Q: Why does my wrapper fail to pass on offset_
? How can I make it run?
The error happens at the last line of the source code snippet below. However I don't quite understand why.
mf$drop.unused.levels <- drop.unused.levels
mf[[1]] <- quote(stats::model.frame) ## as.name("model.frame")
pmf <- mf
mf <- eval(mf, parent.frame()) # the model frame now contains all the data
The problem is scoping. gam()
looks for the variables in formula
and offset
first in the data
argument, then in the environment that's attached to formula
. Normally that would be the environment where formula
was created; in your example that would be the global environment.

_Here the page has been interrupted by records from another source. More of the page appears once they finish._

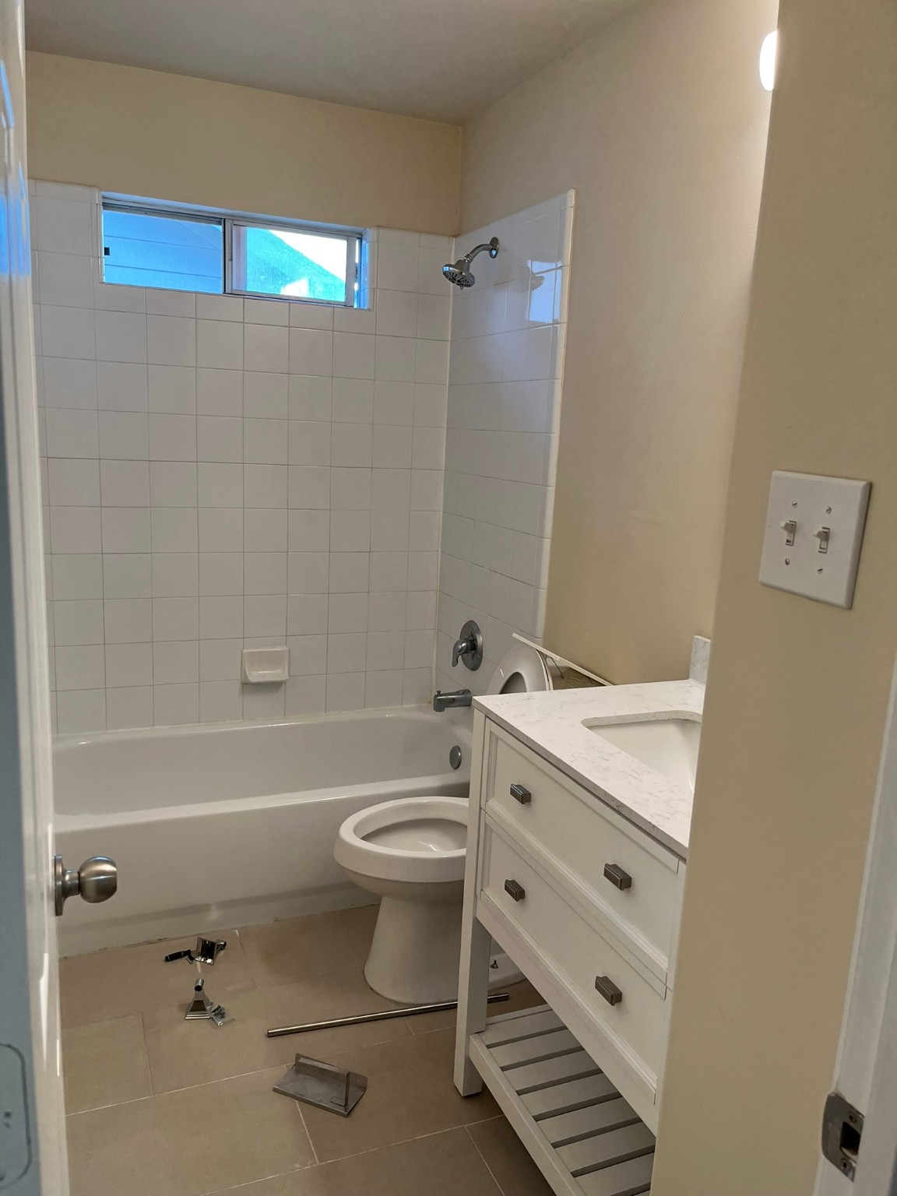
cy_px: 598
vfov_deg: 67.3
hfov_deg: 53.1
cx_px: 448
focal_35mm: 26
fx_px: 898
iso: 80
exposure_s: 1/120
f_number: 1.6
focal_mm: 5.1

You should be able to get things to work by adding the offset_
variable to the local copy of data
, for example
gam3 <- function(form,
data,
family,
knots = NULL,
offset_ = NULL) {
if (is.null(offset_)) {
gam(formula = form,
data = data,
family = family,
offset = NULL)
} else {
data$offset_copy <- offset_
gam(formula = form,
data = data,
family = family,
offset = offset_copy)
}
}
If data
has a column named offset_copy
, this will overwrite it, so be sure to use a name that won't already be in data
.
Edited to add: @GavinSimpson suggested modifying the formula in his answer, to avoid problems with predict()
. I'd suggest a different modification than he used: instead of deparsing the formula and offset, just modify the formula directly. For example,
fun <- function(form, data, offset_ = NULL, ...) {
## capture what was passed to offset_, unevaluated
off <- substitute(offset_)
if (!is.null(offset_)) { # need to add offset
form[[3]] <- call("+", form[[3]], call("offset", off))
}
## fit and return model
gam(form, data = data, ...)
}
The function call()
creates a call, so the form[[3]]
line replaces the RHS of the formula with an unevaluated call to "+"
of the old RHS, and a call to offset()
with the offset included.
The advantage of doing it this way instead of deparsing is that it should handle unusual cases properly, e.g. extremely long formulas or offsets that might deparse to several lines, or formulas where the environment is important, because this version leaves the environment unchanged.